__DATA RECORDS__.
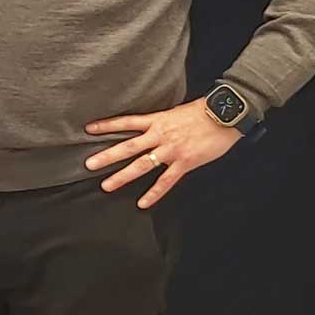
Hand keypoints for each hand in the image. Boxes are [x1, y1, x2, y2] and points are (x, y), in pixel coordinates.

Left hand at [85, 97, 242, 208]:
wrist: (226, 114)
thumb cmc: (202, 112)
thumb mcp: (175, 112)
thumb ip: (160, 121)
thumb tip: (147, 127)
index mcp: (157, 120)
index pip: (126, 122)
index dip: (107, 125)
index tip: (88, 129)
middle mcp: (160, 135)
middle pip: (128, 146)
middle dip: (107, 156)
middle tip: (88, 164)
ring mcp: (171, 150)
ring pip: (142, 165)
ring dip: (122, 176)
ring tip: (106, 185)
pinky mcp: (185, 162)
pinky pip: (166, 181)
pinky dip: (154, 193)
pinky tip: (142, 203)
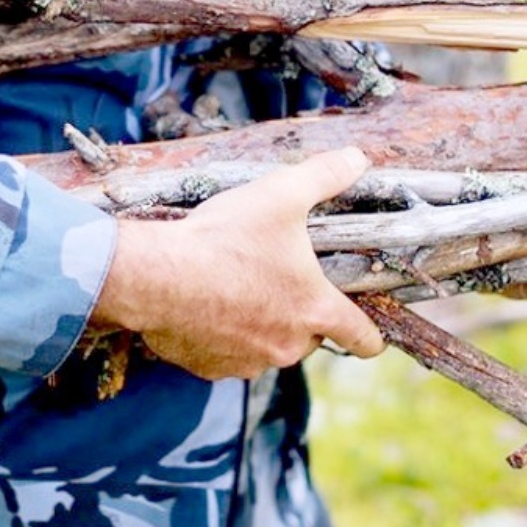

__TASK REQUIREMENTS__. In your copy of the listing, please omit the pictures and keep every word exact.

__EXERCISE ANSWER__.
Hand keypoints for each hand in the image. Boxes are [x1, y1, x2, y2] and points are (x, y), in pixel coordinates.

Left hand at [85, 97, 242, 208]:
wrist: (226, 114)
thumb cmc: (202, 112)
thumb mcp: (175, 112)
thumb ip: (160, 121)
thumb tip: (147, 127)
index mcp: (157, 120)
index pip: (126, 122)
index dip: (107, 125)
index tip: (88, 129)
middle mcp: (160, 135)
middle pip: (128, 146)
middle dip: (107, 156)
middle tip: (88, 164)
ring mcp: (171, 150)
ring pip: (142, 165)
ring dip: (122, 176)
ring tip: (106, 185)
pinky mcp: (185, 162)
pinky pip: (166, 181)
pinky dip: (154, 193)
pinky tip: (142, 203)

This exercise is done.